Structured parsing, normalisation, and resolution of German federal law references

These details have been verified by PyPI

Project links

GitHub Statistics

Maintainers

harshildarji

These details have not been verified by PyPI

Project links

Project description

bundesrecht

Python package for parsing, normalising, and resolving German federal law references.

Zero dependencies. Pure Python 3.10+.

Installation
Quick start
Simplified architecture
Parsing references
Data model
Normalising references
What the normaliser handles
Resolving references
Corpus cache
QueryResult
LawData
Resolved depth reference
Complete example
Citation

Installation

pip install bundesrecht

Quick start

The library is split into two parts:

parse_reference() and normalise() work completely offline with zero dependency on any dataset.

To use the resolver, create a Bundesrecht instance. This corpus-backed entry point needs the structured corpus, which is downloaded automatically on first use.

You do not need the dataset if you only want to parse or normalise references.

from bundesrecht import parse_reference, normalise, Bundesrecht

# No corpus needed.
ref = parse_reference('§ 312 i.V.m. § 355 BGB')
refs = normalise('§ 2 Abs. 1 Nr. 1, Nr. 7, Abs. 2 UrhG')

# Only create Bundesrecht() when you need the resolver.
lib = Bundesrecht()
results = lib.query('§ 433 Abs. 1 BGB')

Bundesrecht() loads the corpus version pinned to the installed package. It downloads the corpus on first use, then reuses the local cache.

Simplified architecture

The library is built in three layers. The parser is the foundational brick, identifying the structure of any German citation string. The normaliser builds on the parser to handle expansion and produce canonical strings. The resolver builds on both to look up actual statutory text from the corpus.

All three layers are exposed as public APIs. Use parse_reference() when you only need structured extraction. Use normalise() when you need canonical strings without corpus lookup. Use query() when you need the actual statutory text.

Simplified architecture of the bundesrecht library

Parsing references

Parses a raw citation string into a structured LawReference object without resolving it against any law data.

from bundesrecht import parse_reference

ref = parse_reference('§ 2 Abs. 1 Nr. 1 UrhG')

[Extracted data entries]

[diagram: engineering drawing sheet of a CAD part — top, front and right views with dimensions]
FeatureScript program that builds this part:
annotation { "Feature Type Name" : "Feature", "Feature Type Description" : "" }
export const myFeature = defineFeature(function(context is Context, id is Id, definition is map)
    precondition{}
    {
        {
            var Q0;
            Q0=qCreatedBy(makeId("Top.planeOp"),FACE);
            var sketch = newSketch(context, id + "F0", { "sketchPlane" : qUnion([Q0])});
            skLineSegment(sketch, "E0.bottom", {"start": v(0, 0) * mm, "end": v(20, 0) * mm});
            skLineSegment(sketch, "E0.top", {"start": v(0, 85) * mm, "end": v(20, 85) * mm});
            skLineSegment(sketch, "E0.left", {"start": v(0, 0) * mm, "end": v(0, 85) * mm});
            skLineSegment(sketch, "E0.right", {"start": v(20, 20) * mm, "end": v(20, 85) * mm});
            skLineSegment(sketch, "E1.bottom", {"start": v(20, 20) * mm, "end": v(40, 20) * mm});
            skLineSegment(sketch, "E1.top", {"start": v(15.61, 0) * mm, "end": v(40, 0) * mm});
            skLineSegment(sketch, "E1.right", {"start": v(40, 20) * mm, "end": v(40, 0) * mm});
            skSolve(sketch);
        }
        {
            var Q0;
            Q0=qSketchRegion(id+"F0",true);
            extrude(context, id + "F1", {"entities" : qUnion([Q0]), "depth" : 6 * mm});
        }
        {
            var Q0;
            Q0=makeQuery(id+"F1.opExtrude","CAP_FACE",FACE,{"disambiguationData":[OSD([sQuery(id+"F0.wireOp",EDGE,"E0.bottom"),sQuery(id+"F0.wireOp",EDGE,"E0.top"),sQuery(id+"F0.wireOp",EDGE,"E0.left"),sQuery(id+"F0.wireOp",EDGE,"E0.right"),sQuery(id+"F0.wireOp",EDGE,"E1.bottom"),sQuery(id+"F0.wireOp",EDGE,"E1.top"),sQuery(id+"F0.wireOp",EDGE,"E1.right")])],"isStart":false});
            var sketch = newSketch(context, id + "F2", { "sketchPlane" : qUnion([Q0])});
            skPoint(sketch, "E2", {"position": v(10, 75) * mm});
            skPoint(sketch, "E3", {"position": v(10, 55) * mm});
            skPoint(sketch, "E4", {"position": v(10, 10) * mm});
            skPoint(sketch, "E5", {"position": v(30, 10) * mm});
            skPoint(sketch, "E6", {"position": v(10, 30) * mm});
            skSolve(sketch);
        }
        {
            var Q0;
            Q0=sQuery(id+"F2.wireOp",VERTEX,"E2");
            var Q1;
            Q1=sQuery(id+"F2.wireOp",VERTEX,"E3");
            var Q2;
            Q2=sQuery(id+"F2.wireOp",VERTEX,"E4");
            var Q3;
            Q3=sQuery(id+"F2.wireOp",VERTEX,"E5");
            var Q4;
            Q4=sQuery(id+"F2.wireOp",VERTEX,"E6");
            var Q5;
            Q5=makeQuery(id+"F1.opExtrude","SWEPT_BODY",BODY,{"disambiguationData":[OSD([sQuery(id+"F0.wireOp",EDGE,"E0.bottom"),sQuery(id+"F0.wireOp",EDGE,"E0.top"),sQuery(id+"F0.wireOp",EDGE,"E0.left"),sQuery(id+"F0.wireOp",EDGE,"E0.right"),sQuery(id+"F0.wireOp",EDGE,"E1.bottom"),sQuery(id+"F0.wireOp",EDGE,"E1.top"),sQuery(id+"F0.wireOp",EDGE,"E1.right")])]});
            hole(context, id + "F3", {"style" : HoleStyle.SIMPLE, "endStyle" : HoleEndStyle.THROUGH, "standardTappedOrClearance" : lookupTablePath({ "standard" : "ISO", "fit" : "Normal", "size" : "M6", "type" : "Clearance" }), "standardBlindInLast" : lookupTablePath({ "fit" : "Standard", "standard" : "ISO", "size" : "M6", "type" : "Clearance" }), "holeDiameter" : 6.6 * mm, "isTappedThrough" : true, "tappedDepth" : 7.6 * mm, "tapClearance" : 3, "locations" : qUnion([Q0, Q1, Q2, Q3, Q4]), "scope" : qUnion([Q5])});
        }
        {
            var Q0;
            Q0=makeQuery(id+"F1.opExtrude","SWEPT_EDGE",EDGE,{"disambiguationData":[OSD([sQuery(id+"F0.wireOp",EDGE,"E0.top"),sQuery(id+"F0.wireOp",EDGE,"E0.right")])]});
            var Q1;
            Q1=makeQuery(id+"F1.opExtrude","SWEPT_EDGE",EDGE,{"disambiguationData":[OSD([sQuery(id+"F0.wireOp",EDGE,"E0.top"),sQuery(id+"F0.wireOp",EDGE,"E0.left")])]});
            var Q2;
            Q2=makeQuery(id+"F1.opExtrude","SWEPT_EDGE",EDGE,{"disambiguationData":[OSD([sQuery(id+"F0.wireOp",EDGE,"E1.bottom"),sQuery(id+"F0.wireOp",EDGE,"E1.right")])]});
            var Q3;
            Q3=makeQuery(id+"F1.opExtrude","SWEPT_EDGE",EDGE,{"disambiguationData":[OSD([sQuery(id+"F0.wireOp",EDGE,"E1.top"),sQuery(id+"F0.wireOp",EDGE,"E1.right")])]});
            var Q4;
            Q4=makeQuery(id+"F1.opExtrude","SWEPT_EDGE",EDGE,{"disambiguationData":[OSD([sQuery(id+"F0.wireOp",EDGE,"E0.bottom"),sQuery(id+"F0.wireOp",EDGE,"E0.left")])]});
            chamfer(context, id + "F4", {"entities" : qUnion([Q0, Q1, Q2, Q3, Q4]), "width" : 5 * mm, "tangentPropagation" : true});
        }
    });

# [Tasks to carry out]
a: Which citation strings are passed as arguments in the code samples on the bundesrecht page?
b: How many lines of the rows contain the string "entities"? Give only the count.
The bundesrecht page and the rows have no connection to each other.

# [Task answers]
a:
'§ 312 i.V.m. § 355 BGB'
'§ 2 Abs. 1 Nr. 1, Nr. 7, Abs. 2 UrhG'
'§ 433 Abs. 1 BGB'
'§ 2 Abs. 1 Nr. 1 UrhG'

b: 2